2.2.3.2 Kelemahan Balanced Scorecard
Di samping memiliki banyak keunggulan, balanced scorecard juga memiliki
beberapa kelemahan (Widjaya Tunggal, 2003), sebagai berikut:
1. Kadang kala terdapat korelasi yang buruk antara ukuran keuangan dengan
non keuangan, karena tidak ada jaminan bahwa profitabilitas masa depan
19
mengikuti pencapaian target non keuangan. Oleh sebab itu perlu
dikembangkan ukuran-ukuran yang mewakili kinerja masa depan.
2. Terpaku pada hasil keuangan. Bukan hanya manajer senior yang terlatih dan
terbiasa dengan ukuran keuangan, tetapi mereka juga mendapatkan tekanan
tentang kinerja keuangan perusahaan. Akibatnya tekanan ini akan mengurangi
perhatian terhadap ukuran non keuangan dalam jangka waktu panjang. Atas
kinerja keuangan ini diberikan insentif, sehingga manajer lebih peduli
terhadap ukuran keuangan dari pada yang non keuangan.
3. Ukuran-ukuran tidak diperbarui. Banyak perusahaan tidak punya mekanisme
formal untuk memperbarui ukuran-ukuran tersebut agar selaras dengan
perubahan strateginya.
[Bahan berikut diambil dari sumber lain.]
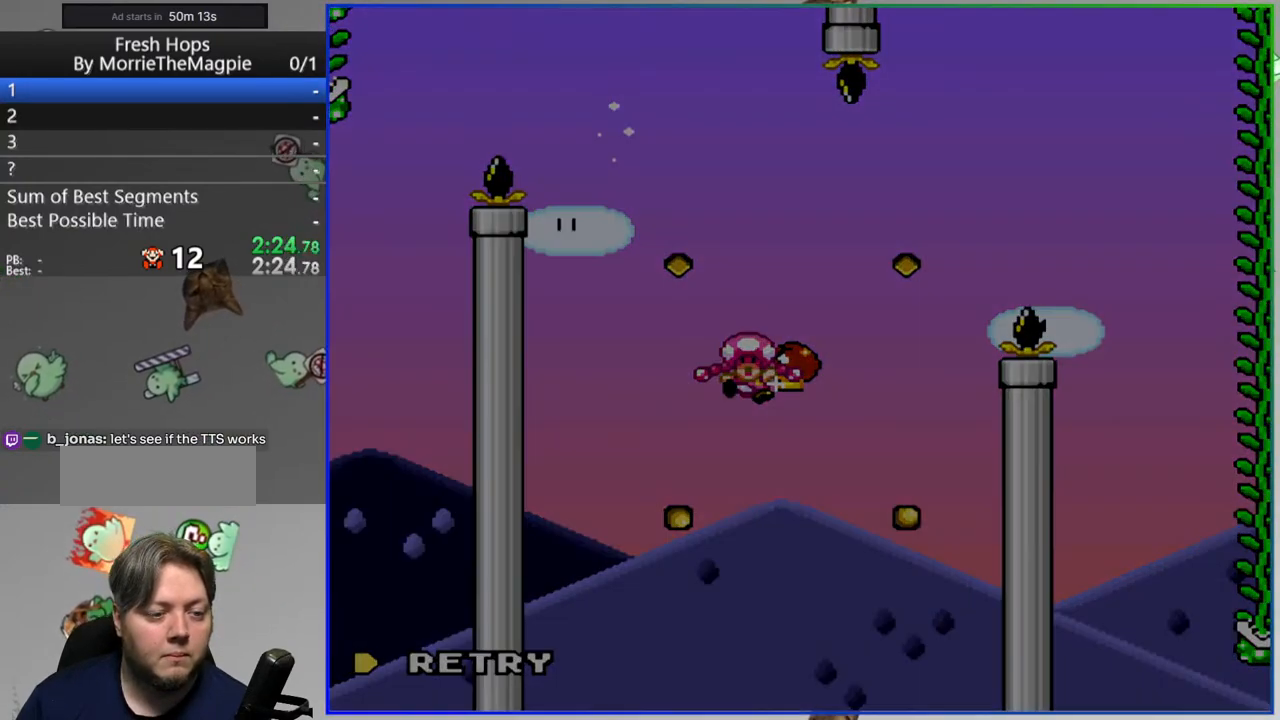
{"buttons": ["Y"], "events": [[100, "A", "down"], [200, "A", "up"], [367, "Y", "down"]]}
Malahan yang terjadi ukuran-ukuran strategi yang lalu
tetap digunakan, sehingga menimbulkan kemalasan.
4. Terlalu banyak pengukuran. Berapa banyak ukuran penting yang dapat diikuti
seorang manajer dalam waktu yang sama. Jika terlalu banyak ukuran, maka
resikonya adalah manajer kehilangan fokus pada waktu yang sama banyak hal
dilakukan.
5. Kesulitan menerapkan trade-off. Berapa perusahaan menggabungkan ukuran
keuangan dan non keuangan diberi bobot, jika tidak demikian maka sulit
untuk melakukan trade- off.
2.3 Penilaian Kinerja
Kata penilaian sering diartikan dengan kata assessment. Sedangkan
kinerja perusahaan merupakan sesuatu yang dihasilkan oleh suatu perusahaan
dalam periode tertentu dengan mengacu pada standar yang ditetapkan. Dengan
20
demikian penilaian kinerja perusahaan (companies performance assessment)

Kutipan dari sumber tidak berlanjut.